▶ [Work item]
In the minor league report below, what upside is given for Brendan Rodgers?

▶ [Text excerpt]
------------------------------------------------------------------------

Minor League Report: When can we trust 2017 numbers?

As we move into the second half of May it is worth wondering, what is more real? Was it last season’s out of no where performance? This years hot start?

This isn’t just a prospect issue, it is an MLB issue too. We don’t have the nice new statcast data in the minors that we do in the majors to know if someone is hitting it harder. And please, if this data exists I would love to know where – leave me a comment below or on twitter. We have to trust our eyes, storylines (bleh I hate storylines), and bigger sample sizes.

It is still too early to dump the top prospects that are struggling (like Lucas Giolito) for people off to hot starts (like a Ryan McMahon), but we might not be far off from dropping Giolito in shallow formats.

But to answer the title’s question, I don’t know. I know, that was really helpful. Every situation is different. Maybe a pitcher learns a new pitch or starts using a pitch more. A hitter fixes a minor flaw in his swing and it adds 5-10 more homers. Maybe it is a random hot streak.

The stuff isn’t covered, and possibly over covered, like it is in the majors. So someone throwing a new pitch might go months, relatively, unnoticed in the minors before it starts becoming, again relatively, common knowledge. We can’t check Brooks Baseball in the morning to see if Lucas Giolito’s velocity has been trending downward or if Brent Honeywell is relying heavily on his screwball.

But this is the life of prospects, and I would assume everyone reading this loves every part of it.

As usual if you have any questions on anything fantasy baseball, feel free to ask about them in the comment section below or on Twitter

All stats are through Sunday May 14.

Redraft Radar

  • Yoan Moncada 2B/3B – White Sox (AAA) (#1)
  • Bradley Zimmer OF – Indians (AAA) (#8)
  • Jesse Winker OF – Reds (AAA) (#32)
  • Amed Rosario SS – Mets (AAA) (#58)
  • Derek Fisher OF – Astros (AAA) (#19)

I added a couple new names to the list in Rosario and Fisher. I still am not high on Rosario, but with the news of Asdrubal Cabrera’s torn thumb ligament a DL stint is coming.

Fisher has been on a tear lately. The Astros still don’t have a place to play him, but Carlos Beltran and Nori Aoiki aren’t the biggest road blocks.

Rosario is the only one I would potentially be adding in standard 10 and 12 team redraft leagues, and then might try to quickly flip him.

Who’s hot

Brendan Rodgers SS – Rockies (A+) (#4)

  • April 30-May 14: .463/.483/.796, 3 HR, BB: 3 (5.2%), K: 6 (10.3%), 1 SB
  • 2017: .418/.435/.684, 3 HR, BB: 4 (4.7%), K: 13 (15.3%), 1 SB

Next offseason, barring something unforeseen, Rodgers will be my number one prospect. And if Moncada exceeds eligibility by the time midseason lists are compiled he might be number one.

Rodgers has been compared so many times to Troy Tulowitzki because he is expected to be an offensive power at short playing in Coors so it is an easy comparison to make. I wouldn’t be surprised to see him putting up great offensive numbers.

His upside is a 25 home run player with a .280 average at short stop. I wouldn’t be surprised if he has a couple of seasons where he tops even those numbers playing in Coors.

------------------------------------------------------------------------

▶ [Given material]
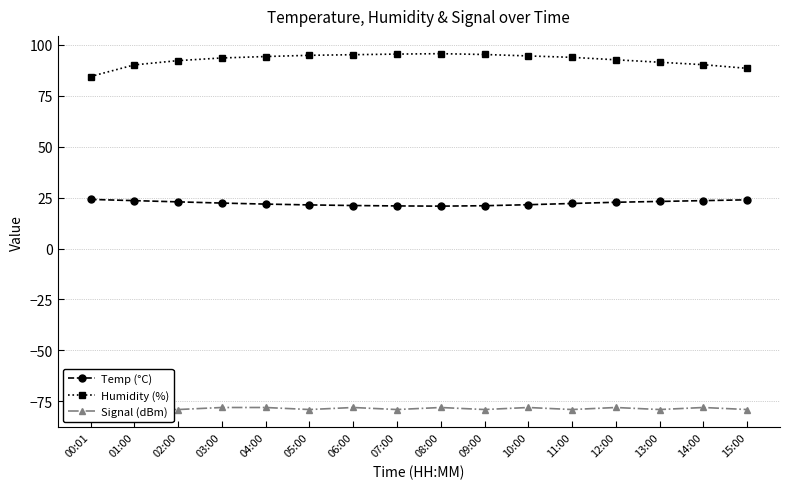

What is the difference between the maximum and minimum values in the Temp (°C) series?

3.3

------------------------------------------------------------------------

▶ [Answer section]
A 25 home run player with a .280 average at shortstop.